Called for our mate.

Then a roar split the night—primal and terrifying and furious.

A massive black wolf exploded from the trees, all teeth and fury. My attackers scattered, but the black wolf was faster. It grabbed one by the throat and threw him like a ragdoll.

The other two ran, leaving their friend bleeding on the ground.

The black wolf turned to me, and I knew those ice-blue eyes even in wolf form.

Damien.

He'd come for me.

Before I could react, he shifted back to human form and ripped the silver net away. His hands were gentle despite the rage burning in his eyes.
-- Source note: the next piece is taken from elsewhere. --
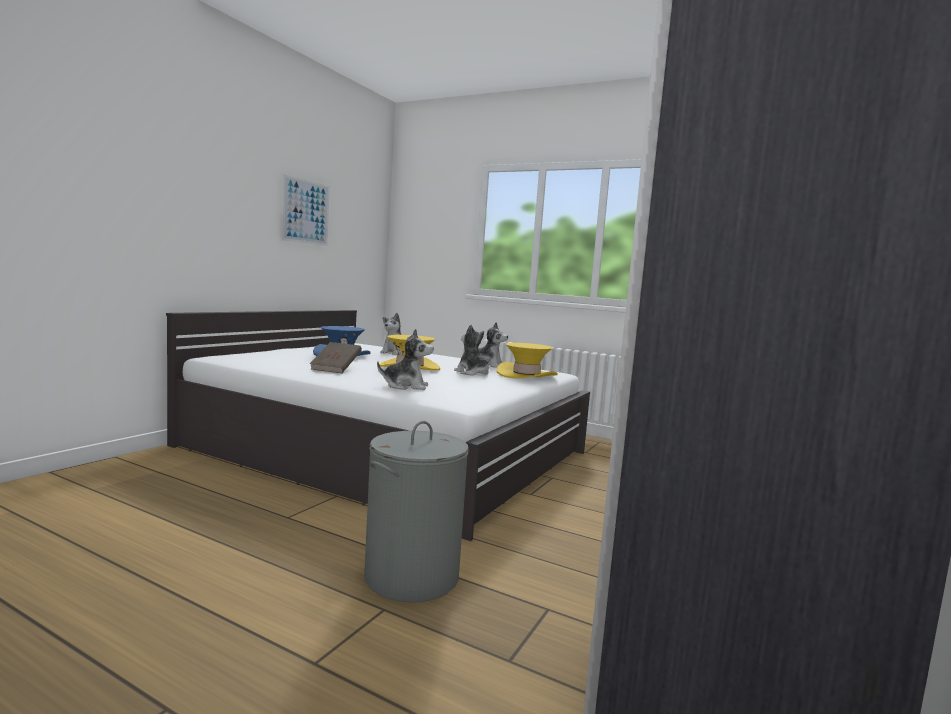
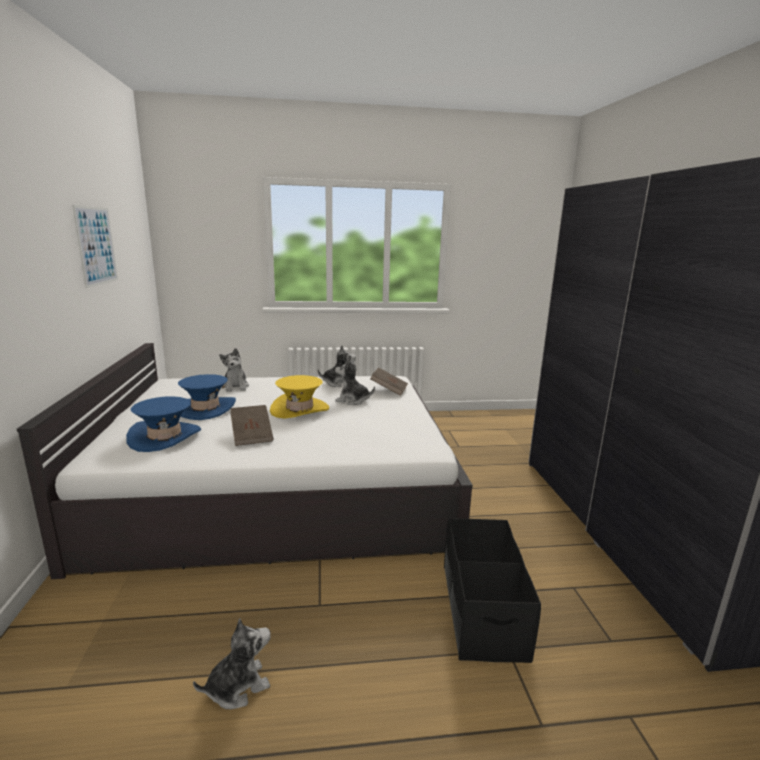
camera: 35 degrees left, 10 degrees up
(279, 358) = (165, 437): none -> blue hat
(406, 386) = (357, 442): plush toy -> plush toy (238, 686)
(411, 577) = (481, 610): grey laundry basket -> black storage box
(526, 375) = (389, 390): yellow hat -> brown book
"Isla," he breathed. "God, Isla, are you okay?"

I tried to answer, but my vision was blurring. The silver had burned deep. My wolf whimpered, weak and hurt.

"Stay with me," Damien commanded, scooping me into his arms. "Don't you dare pass out. Isla!"

But darkness was pulling me under. The last thing I heard was Damien's voice, desperate and broken:

"Please don't leave me. I just found you. Please."

Then nothing.

When I woke up, everything hurt.

I was in a bed I didn't recognize, in a room that smelled like pine and winter storms and him.

Damien sat in a chair beside the bed, his head in his hands. He looked exhausted. Destroyed.

"Where am I?" I croaked.

His head snapped up, relief flooding his face. "You're awake. Thank God. You've been out for six hours."

Six hours. The scholarship review. "What time is it?"

"Eight-thirty."

"I have to go!" I tried to sit up, but pain shot through me. "The review is at nine—"

"You're not going anywhere." Damien's voice was firm. "Not until you tell me who attacked you."

"I don't know! They wore masks—"

"But they knew about us." His eyes burned into mine. "They knew about the mate bond. Which means someone close to me told them."

The implications hit me like a truck.

Someone in Damien's inner circle wanted me dead.

And they wouldn't stop until I was gone.

Or until one of us was destroyed.

"Damien," I whispered. "I think someone in your pack is trying to kill me."

His jaw clenched. "I know. And I'm going to find out who."

But before either of us could say more, the bedroom door burst open.

Victor Blackwood stood in the doorway, his face twisted with rage.

"Get away from that omega," he snarled at his son. "Now. Before you destroy everything our family has built."